After making his debut against New Zealand in 1958, Dexter, nicknamed “Lord Ted,” was an aggressive batsman and part-time seam bowler who played 62 tests for England.
In the early 1960s, he captained England and Sussex.
“He died quietly in the Compton Hospice in Wolverhampton at lunchtime yesterday, surrounded by his family, after a recent illness,” MCC said in a statement. “Ted was a beloved husband, father, and grandfather, as well as one of England’s greatest cricketers of all time. Dexter “played the game with the same feeling of adventure and fun that characterises much of his extraordinary life,” according to the MCC.
Dexter, who captained England for 30 matches, amassed 4,502 runs at an average of 47.89 and 66 wickets at an average of 34.93 during his Test career.
Between 1989 to 1993, Dexter served as chairman of the England selectors as a cricket administrator. In 2001, he was named President of MCC and received a CBE.
Dexter also devised a Test player rating system, which was formally adopted by the International Cricket Council (ICC) in 2003 and serves as the foundation for the present Test rankings.
Dexter was one of the most outstanding batsmen of his period, according to the ICC’s interim chief executive Geoff Allardice.
In a statement, Allardice stated, “His ability to dominate fast bowling was impressive, and he also made major contributions to the game in many roles post-retirement”
Dexter was inducted into the ICC Hall of Fame in June, and former England captain Michael Vaughan paid tribute to him.
On Twitter, Vaughan said, “Ted Dexter was someone who always went out of his way to offer so much fantastic advice to myself and many others… watching him arrive for lunch on his motorbike and then sit and listen to him discuss all cricketing concerns was always a joy.”
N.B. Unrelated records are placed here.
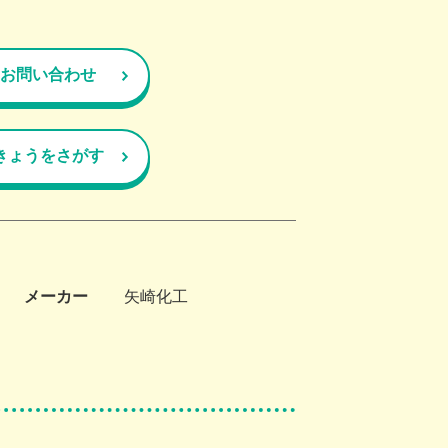
お問い合わせ
きょうをさがす
メーカー
矢崎化工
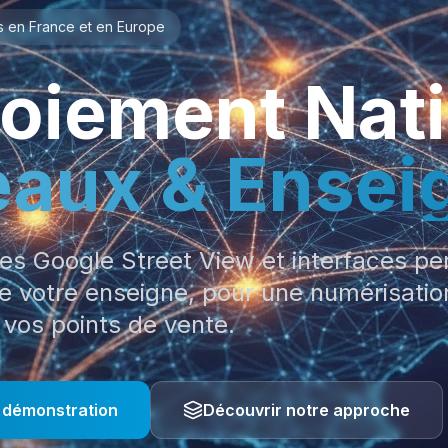
s en France et en Europe
oiement Nati
aux & Ensei
lles Google Street View et interfaces p
e votre enseigne, pour une numérisatio
vos points de vente.
 démonstration
Découvrir notre approche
Mike Atherton, a former England captain, told Sky Sports that Dexter’s manner had left an unforgettable mark on him.
“People will remember him for the way he played the game, not for his numbers,” Atherton said. “He was a fantastic stylist who brought a lot of flair and adventure to his performances.”
“Dexter will be remembered both for his dashing and stylish strokeplay and his vast interests outside the game,” the England and Wales Cricket Board said.
The Sussex batsman was known for his power, and one of his most memorable performances came against the West Indies in 1963 at Lord’s, when he came in at 2-1 and hammered 70 off 75 deliveries.